Indoor scene change data:
************

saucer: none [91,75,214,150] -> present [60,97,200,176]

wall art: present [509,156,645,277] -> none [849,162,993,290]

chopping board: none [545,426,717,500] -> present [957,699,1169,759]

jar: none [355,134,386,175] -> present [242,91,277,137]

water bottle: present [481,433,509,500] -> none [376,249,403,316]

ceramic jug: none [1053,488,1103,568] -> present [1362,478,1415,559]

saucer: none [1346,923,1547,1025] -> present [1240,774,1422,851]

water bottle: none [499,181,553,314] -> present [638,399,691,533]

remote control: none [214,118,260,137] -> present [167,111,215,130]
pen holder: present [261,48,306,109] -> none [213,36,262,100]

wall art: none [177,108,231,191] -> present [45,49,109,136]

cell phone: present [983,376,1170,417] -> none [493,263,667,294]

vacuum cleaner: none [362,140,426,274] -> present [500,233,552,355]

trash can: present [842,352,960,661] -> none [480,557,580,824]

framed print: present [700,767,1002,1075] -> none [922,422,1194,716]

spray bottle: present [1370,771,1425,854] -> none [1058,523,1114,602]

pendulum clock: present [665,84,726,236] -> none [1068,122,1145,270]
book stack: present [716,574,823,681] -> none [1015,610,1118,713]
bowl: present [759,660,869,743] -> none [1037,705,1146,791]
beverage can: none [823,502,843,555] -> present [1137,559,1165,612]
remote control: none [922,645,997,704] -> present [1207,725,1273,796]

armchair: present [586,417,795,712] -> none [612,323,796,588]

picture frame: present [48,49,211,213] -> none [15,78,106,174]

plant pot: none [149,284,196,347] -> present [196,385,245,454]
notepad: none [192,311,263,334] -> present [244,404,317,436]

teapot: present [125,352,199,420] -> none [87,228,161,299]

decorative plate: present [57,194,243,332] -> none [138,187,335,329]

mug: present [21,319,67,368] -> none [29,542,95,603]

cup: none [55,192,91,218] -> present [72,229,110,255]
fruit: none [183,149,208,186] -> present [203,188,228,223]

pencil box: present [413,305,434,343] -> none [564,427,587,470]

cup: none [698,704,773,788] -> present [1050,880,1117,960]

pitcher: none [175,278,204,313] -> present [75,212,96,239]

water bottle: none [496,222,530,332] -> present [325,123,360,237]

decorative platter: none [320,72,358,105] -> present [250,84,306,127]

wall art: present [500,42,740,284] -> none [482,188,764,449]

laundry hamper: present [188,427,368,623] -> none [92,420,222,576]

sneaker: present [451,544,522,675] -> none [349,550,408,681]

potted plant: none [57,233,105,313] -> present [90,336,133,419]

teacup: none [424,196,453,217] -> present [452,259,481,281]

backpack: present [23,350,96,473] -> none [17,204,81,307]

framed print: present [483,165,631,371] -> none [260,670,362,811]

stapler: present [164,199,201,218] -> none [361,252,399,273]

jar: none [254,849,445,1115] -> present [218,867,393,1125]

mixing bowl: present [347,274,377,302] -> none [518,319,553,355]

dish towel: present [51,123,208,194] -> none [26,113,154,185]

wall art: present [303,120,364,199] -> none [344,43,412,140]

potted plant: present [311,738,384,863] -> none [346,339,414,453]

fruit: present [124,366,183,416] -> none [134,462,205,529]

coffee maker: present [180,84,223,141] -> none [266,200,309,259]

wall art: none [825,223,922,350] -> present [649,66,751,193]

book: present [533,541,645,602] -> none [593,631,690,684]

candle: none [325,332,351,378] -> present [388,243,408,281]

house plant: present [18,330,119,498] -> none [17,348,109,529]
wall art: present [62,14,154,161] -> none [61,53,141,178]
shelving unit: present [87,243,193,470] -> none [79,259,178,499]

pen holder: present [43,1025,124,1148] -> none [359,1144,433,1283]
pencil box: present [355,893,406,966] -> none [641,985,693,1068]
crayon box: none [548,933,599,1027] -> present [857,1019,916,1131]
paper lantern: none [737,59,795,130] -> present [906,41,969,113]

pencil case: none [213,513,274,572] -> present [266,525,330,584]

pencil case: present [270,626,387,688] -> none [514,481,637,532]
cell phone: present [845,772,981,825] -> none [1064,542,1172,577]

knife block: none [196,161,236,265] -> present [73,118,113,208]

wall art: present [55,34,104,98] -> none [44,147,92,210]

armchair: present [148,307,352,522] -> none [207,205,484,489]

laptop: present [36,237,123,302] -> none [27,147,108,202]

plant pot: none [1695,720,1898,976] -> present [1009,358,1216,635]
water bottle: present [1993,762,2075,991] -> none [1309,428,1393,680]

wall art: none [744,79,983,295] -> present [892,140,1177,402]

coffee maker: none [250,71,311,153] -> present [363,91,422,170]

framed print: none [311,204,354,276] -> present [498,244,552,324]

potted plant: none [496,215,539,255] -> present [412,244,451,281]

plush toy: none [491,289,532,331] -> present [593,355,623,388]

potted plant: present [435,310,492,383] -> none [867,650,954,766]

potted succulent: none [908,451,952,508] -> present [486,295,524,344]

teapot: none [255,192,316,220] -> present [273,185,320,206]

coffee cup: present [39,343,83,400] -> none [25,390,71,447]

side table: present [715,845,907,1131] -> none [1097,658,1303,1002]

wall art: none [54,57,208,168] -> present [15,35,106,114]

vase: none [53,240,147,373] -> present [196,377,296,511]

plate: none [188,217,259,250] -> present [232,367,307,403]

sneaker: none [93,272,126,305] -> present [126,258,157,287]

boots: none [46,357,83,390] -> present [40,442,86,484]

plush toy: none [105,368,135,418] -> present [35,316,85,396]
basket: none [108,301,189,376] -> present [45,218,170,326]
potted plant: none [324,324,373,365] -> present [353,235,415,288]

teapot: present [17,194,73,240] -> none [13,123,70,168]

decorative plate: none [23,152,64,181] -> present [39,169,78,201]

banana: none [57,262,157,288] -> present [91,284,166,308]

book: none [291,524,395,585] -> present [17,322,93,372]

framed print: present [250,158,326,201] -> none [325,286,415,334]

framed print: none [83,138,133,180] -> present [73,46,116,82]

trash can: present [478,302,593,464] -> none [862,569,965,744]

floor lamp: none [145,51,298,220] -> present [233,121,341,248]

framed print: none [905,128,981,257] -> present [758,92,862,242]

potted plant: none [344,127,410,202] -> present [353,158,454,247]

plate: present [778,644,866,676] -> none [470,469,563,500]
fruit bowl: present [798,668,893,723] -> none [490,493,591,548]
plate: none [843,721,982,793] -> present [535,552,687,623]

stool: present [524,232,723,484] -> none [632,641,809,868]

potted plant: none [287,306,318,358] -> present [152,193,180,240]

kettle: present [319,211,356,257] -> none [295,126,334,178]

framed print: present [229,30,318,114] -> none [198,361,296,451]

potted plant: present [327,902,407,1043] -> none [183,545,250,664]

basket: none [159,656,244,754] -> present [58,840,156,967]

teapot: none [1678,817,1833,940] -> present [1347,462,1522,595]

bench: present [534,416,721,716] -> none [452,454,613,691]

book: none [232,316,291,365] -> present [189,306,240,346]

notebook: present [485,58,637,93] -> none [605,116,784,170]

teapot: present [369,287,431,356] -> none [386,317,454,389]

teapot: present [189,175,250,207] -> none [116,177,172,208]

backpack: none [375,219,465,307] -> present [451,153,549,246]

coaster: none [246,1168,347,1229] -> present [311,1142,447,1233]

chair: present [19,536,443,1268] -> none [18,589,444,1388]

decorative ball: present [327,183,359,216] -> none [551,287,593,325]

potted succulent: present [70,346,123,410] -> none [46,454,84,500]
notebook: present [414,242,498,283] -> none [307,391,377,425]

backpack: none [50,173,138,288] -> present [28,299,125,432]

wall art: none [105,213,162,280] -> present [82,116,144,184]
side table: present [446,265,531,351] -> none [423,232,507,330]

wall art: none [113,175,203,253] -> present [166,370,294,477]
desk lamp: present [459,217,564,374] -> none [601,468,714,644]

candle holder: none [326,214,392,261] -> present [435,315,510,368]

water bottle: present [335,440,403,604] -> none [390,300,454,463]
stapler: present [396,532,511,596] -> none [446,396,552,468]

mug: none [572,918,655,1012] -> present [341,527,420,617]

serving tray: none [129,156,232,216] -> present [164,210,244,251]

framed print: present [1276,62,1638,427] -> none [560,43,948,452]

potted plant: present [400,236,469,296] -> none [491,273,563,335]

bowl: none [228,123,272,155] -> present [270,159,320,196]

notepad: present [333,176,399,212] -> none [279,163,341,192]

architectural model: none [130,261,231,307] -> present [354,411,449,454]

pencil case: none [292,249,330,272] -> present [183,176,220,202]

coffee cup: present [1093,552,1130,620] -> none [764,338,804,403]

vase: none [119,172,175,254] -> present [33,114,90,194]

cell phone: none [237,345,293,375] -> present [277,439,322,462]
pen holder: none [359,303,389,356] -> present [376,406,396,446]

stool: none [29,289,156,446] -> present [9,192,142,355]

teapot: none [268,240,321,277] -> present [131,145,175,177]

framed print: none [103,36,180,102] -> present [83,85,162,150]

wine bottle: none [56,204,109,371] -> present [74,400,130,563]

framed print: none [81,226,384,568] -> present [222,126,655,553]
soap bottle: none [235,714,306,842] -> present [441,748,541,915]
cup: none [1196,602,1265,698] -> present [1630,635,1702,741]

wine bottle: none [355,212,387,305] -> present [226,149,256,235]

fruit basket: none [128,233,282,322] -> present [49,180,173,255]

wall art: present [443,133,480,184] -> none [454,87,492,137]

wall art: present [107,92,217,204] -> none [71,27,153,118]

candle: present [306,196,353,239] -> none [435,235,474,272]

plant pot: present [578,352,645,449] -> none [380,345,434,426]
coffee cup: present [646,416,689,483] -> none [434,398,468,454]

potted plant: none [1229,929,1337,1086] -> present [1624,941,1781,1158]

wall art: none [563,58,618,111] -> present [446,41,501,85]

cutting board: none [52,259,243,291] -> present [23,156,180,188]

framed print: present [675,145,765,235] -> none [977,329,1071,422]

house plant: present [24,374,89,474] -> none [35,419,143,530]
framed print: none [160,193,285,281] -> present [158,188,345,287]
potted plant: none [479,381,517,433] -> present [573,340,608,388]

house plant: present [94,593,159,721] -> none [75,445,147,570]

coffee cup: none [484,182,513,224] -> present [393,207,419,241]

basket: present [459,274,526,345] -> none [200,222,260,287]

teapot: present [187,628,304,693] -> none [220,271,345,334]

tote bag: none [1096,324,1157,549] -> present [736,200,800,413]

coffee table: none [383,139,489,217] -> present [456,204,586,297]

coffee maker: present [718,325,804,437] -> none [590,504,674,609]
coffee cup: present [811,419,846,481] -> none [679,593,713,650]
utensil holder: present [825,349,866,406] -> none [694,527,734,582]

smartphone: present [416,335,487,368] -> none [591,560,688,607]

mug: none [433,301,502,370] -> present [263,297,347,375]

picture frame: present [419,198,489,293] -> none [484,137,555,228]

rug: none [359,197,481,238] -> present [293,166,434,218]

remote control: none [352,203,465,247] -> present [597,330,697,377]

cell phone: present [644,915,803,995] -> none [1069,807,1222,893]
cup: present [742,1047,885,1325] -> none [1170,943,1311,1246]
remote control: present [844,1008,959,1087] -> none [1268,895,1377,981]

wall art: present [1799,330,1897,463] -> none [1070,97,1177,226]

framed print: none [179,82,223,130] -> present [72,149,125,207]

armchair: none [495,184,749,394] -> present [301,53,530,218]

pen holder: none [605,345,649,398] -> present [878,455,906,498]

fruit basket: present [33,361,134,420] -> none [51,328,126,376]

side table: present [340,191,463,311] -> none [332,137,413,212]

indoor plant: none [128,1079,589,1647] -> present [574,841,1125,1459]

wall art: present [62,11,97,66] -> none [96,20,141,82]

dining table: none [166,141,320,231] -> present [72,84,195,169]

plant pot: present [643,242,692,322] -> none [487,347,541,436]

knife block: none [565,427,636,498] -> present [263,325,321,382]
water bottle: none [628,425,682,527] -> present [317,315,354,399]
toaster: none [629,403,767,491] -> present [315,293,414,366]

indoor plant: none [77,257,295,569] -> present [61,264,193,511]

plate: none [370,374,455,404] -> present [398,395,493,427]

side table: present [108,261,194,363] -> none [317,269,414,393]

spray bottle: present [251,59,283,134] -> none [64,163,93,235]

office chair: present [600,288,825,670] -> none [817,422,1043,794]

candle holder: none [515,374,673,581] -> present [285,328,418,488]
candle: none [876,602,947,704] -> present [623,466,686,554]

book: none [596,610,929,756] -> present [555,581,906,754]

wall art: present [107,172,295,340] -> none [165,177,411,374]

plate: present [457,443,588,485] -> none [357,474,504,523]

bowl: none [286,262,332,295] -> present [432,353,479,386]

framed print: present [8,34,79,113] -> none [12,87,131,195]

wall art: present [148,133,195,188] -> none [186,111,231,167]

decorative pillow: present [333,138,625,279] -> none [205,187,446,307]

************

What is being asked: Show all lines in the records above that hold "side".

Written answer:
side table: present [715,845,907,1131] -> none [1097,658,1303,1002]
side table: present [446,265,531,351] -> none [423,232,507,330]
side table: present [340,191,463,311] -> none [332,137,413,212]
side table: present [108,261,194,363] -> none [317,269,414,393]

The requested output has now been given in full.